As another poster mentioned, this system opens up a NEW can of worms, as spammers, idiots, and conservatives will use the system to call certain sites "crap", not because they are not relevant, but because they want the sites' listing to go down.
So then people would demand that the "moderators" were overseen, perhaps by a system of "meta-moderators", and you see where I am going with this.
God is real unless declared integer
Imagine you're the patriarch of a clan, and everyone in your clan has a homepage. All of your descendants' home pages have links to your home page, since you're the head dude. Your home page only has one word on it - say it's 'thrombosis'. Since Google bases the relevance of its search results on how many links there are to any page, any search for 'thrombosis' will likely show your home page as the number one search result, because you've got the word on your web page and dozens of links to your home page on other sites.
Once you think about how Google's rankings work, you can easily figure out how to game the system. That's why Dave Winer (token head of all webloggers) is usually the first result of a search on 'Dave'.
As far as googlewhacking is concerned, it's not as easy as it looks. Try 'parrhesia verboten'. I stopped once I found that one, proving to myself that it can be done. :)
This trick was well known among SE users for at least 6 months now. Many people took advantage of it, especiall adult websites.
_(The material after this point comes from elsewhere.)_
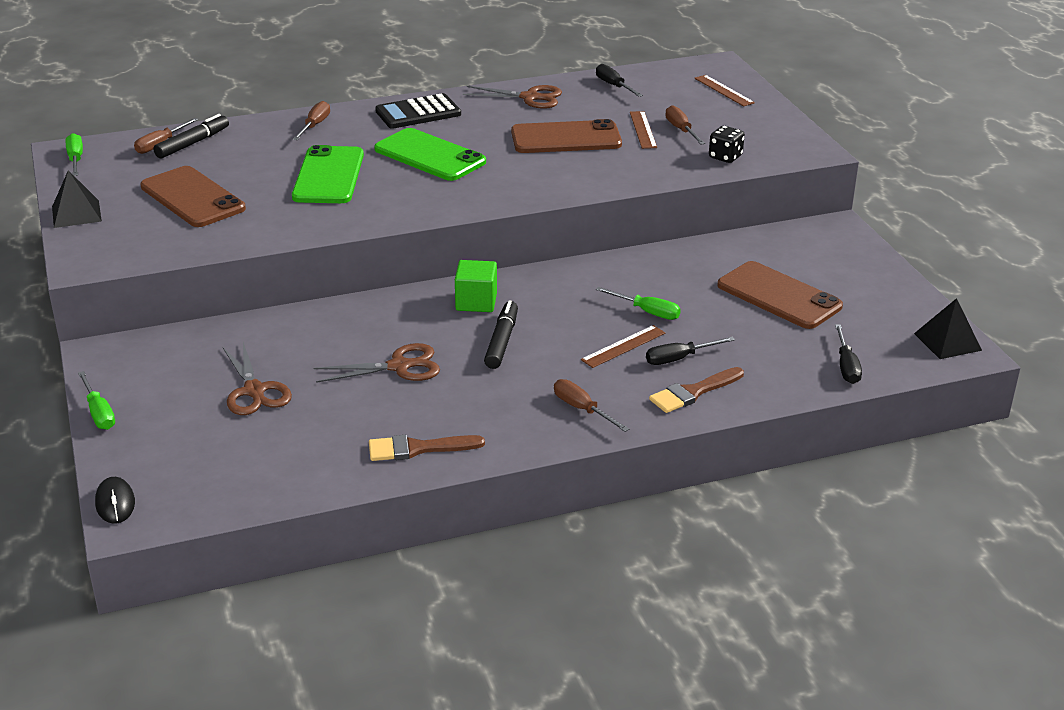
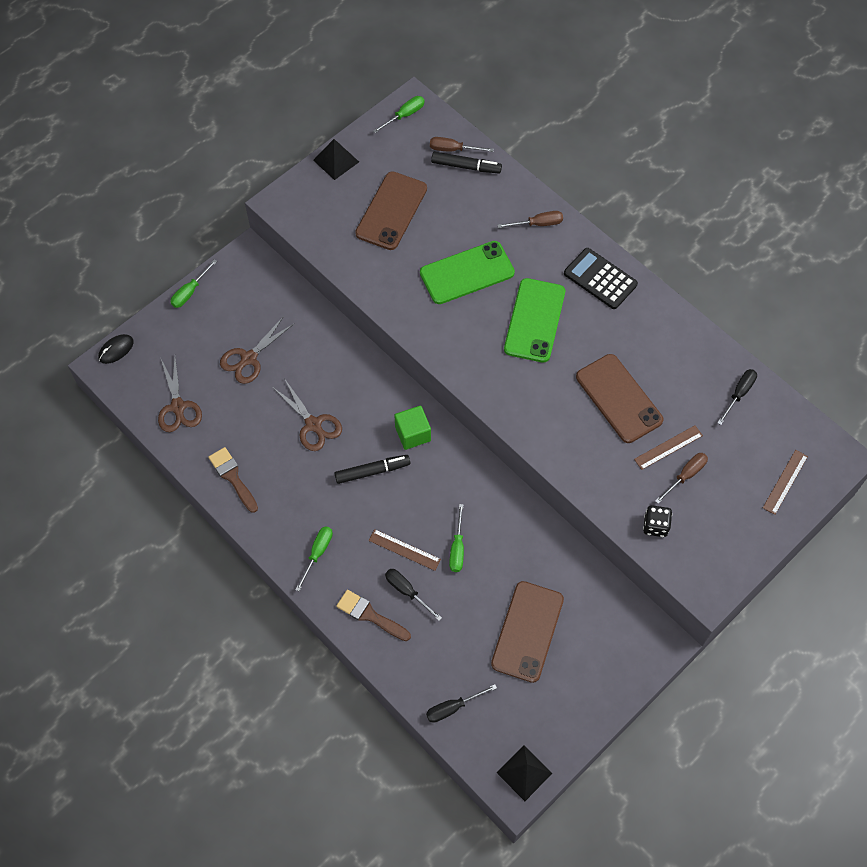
camera: 65 degrees right, 30 degrees up
(529, 97) = (676, 342): brown scissors -> brown scissors (178, 407)
(582, 409) = (317, 553): brown screwdriver -> green screwdriver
The value of a search engine lies in its ability to return usable results when you are actually looking for something. Most of the "exploits" people are discussing don't affect Google's usefulness as a search engine. (When is the last time you searched for "talentless hack" or, for that matter, "david gallagher"? Only someone already participating in the prank, or curious about it, would even know it existed.) And "Googlewhacking" is the most harmless of all - the only search results it can "affect" are its own, as listed winning word pairs lose their uniqueness at the next crawl. So what?
Google folks are not stupid. If the integrity of searches that people really make is affected, they will change the code.
In the meantime, is it really necessary to squelch every last bit of fun on the Net?
sPh
www.office-supplies-st0res.com/ (66.33.85.157)
office-storage.1nf0-office-equip.
pens-pencil.search-office-supplies
buy-furniture.furniture-sh0p-searc
printer-toner.supplies-1nfo-office
office-product.office-supplies-sh0
office-computers.supplies-1nfo-of
calculators.supplies-1nfo-office.
discount-office.supplies-1nfo-off
If you look at the HTML source code (after clicking on one of these results from google.com), you can see it is obviously a deliberate measure to track it's referring URL and search keyword, and logs the results to bizrate.com. Stuff like this makes me furious, especially if you take into account the potential long-term costs. Google's spider has to waste traffic by going through these sites, searchers like me have to skip through a bunch of garbage results, resulting in more traffic. Sure, maybe a few kilobytes of data, but IMO, it contributes to the expenditures of search engines, eventually resulting in more ads, etc... Maybe i'm exaggerating a tad, but it's wasteful to say the least.
Yes, but what's the real significance? People aren't likely to go to Google and search for "dumb motherfucker" and laugh to see "George W. Bush" displayed, unless they're told to try it. They're going to search for "George W. Bush", and doing so spectacularly fails to produce a single result titled "dumb motherfucker".
It was a glitch, and a funny one, but it wasn't even remotely exploitable.
From a few months back, on the Register:
t ml
http://www.theregister.co.uk/content/23/20863.h
Seems like Google's been making money for a while now, mainly on licensing their search technology for intranets, as well as the online ads.
The Corporate Google device is just what they're selling now, but even more customer-friendly. Don't see why it'd not work.